→ **To do**
Please continue the case note on the Court of Appeal decision, starting after its final sentence.

In passing, the Court of Appeal noted that the previous cases excluding the application of certain defences under the CLA for claims involving a breach of the implied warranty of due care and skill, under s 74(2A) of the former Trade Practices Act 1974 (Cth) (the TPA), had no application to claims under the ACL given the differences in the statutory regimes.

The Court of Appeal noted the vigorous manner in which counsel for the plaintiff conducted the cross-examination of the defendant’s directors, in which he abused the witnesses and prevented them from properly responding to questions. In particular, the Court of Appeal held that counsel for the plaintiff breached his professional obligations by suggesting a witness had lied when there was no evidentiary basis to support the suggestion. Moreover, the Court of Appeal found that the trial judge had misused her forensic advantage by allowing the improper cross-examination and thereby deprived the defendant of a fair trial.

Why this case is important

With its scathing assessment of the behaviour of counsel for the plaintiff and the trial judge’s failure to intervene, the Court of Appeal has sent a strong message to the legal profession and judges that it will not tolerate unfair and abusive cross-examination tactics. Additionally, where such conduct has impacted upon the assessment of a witness’ credibility, the Court of Appeal will not hesitate to intervene and reverse such findings, despite the long established advantage of the trial judge in assessing credibility.[4]

Unfortunately, the Court of Appeal did not determine whether the defences under s 5M and s 5N of the CLA would apply to claims under s 60 of the ACL for breach of the implied guarantee to exercise care and skill in providing a service. In the very least, the case law regarding the similar provisions under the TPA is not applicable to the ACL. The key differentiating factor is that the TPA implied a warranty into the contract, whereas through the ACL the service provider gives an implied statutory warranty which may be overcome by an express waiver in the contract for services in certain circumstances.

→ **Data provided**
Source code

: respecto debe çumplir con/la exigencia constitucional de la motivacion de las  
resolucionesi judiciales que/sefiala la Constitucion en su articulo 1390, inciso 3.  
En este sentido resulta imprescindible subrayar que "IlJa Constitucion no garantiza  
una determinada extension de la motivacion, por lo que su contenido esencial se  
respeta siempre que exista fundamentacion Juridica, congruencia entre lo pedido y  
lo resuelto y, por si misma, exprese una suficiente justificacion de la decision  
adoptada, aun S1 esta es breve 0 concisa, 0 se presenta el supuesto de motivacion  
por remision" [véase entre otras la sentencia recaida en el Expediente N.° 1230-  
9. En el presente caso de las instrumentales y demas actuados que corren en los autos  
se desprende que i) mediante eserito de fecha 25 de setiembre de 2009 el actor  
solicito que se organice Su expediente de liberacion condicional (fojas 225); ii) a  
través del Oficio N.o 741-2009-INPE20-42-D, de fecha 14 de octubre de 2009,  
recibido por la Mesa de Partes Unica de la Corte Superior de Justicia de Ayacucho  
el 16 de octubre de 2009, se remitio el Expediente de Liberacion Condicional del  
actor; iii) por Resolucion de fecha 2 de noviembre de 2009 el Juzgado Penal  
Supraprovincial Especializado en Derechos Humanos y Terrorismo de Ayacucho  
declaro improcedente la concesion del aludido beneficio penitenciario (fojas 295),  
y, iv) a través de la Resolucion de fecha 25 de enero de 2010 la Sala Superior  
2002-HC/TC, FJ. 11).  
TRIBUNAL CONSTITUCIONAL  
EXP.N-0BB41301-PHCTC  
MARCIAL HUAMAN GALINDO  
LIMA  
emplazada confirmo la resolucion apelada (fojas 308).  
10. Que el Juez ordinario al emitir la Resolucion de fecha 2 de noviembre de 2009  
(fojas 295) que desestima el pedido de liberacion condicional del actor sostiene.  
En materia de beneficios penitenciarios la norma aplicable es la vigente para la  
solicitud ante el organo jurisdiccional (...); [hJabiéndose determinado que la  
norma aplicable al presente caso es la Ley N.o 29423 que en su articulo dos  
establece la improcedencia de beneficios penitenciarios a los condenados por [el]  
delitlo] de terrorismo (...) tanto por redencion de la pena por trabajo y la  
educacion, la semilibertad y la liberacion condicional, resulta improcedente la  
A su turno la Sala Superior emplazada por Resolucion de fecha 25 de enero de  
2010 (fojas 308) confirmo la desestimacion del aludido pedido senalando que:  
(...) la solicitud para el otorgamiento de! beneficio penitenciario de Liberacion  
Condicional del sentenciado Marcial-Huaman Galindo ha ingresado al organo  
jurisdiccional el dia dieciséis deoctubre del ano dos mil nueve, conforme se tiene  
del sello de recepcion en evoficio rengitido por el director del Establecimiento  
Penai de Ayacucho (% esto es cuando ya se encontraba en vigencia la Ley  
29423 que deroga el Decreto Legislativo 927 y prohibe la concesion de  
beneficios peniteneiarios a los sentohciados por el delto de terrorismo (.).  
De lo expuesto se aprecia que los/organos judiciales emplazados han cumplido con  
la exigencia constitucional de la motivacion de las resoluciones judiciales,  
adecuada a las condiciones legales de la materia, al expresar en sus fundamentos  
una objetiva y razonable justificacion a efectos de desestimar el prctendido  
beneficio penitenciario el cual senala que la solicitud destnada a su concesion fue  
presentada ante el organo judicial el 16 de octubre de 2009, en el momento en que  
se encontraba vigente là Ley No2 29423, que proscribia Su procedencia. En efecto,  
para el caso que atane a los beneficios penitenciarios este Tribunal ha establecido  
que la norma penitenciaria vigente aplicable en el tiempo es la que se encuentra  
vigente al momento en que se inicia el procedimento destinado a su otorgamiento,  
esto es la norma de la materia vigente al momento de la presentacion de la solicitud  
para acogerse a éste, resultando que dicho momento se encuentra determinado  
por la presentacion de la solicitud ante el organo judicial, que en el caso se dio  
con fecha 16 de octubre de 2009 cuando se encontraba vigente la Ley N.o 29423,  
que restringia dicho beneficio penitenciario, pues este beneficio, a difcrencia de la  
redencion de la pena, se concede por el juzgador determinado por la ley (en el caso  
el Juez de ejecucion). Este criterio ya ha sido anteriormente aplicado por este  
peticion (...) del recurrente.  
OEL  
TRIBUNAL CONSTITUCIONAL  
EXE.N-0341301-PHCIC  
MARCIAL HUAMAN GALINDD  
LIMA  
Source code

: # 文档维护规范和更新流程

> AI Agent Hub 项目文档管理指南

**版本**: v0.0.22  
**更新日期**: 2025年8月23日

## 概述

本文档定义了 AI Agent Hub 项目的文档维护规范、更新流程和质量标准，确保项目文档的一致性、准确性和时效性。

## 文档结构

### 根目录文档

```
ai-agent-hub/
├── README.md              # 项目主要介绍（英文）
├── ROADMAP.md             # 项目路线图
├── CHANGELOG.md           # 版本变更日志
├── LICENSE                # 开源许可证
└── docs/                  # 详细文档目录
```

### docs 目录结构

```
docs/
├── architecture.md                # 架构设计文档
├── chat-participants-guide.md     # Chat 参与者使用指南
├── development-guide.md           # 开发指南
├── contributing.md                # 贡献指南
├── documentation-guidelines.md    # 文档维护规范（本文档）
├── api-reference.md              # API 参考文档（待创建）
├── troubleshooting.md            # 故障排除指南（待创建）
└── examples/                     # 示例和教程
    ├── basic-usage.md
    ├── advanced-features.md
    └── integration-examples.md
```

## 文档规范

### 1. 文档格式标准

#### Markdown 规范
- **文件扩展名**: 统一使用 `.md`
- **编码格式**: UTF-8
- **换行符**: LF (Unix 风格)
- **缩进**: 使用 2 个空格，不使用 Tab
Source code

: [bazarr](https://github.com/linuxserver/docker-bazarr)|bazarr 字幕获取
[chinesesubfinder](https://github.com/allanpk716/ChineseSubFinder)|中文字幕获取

→ **Written answer**
Service providers of recreational activities should bear in mind that in order for a waiver of liability under contract to be effective, it must be restricted to excluding liability for death or personal injury.[5] Additionally, the waiver will not be effective in excluding harm caused by the reckless conduct of the supplier.


[1] Adamson J with Basten and Gleeson JJA.

[2] Gibson DCJ.

[3] Such as Motorcycling Events Group Australia Pty Ltd v Kelly [2013] NSWCA 361.

[4] As established in Abalos v Australian Postal Commission (1990) 171 CLR 167.

[5] See s 139A of the Competition and Consumer Act 2010 (Cth).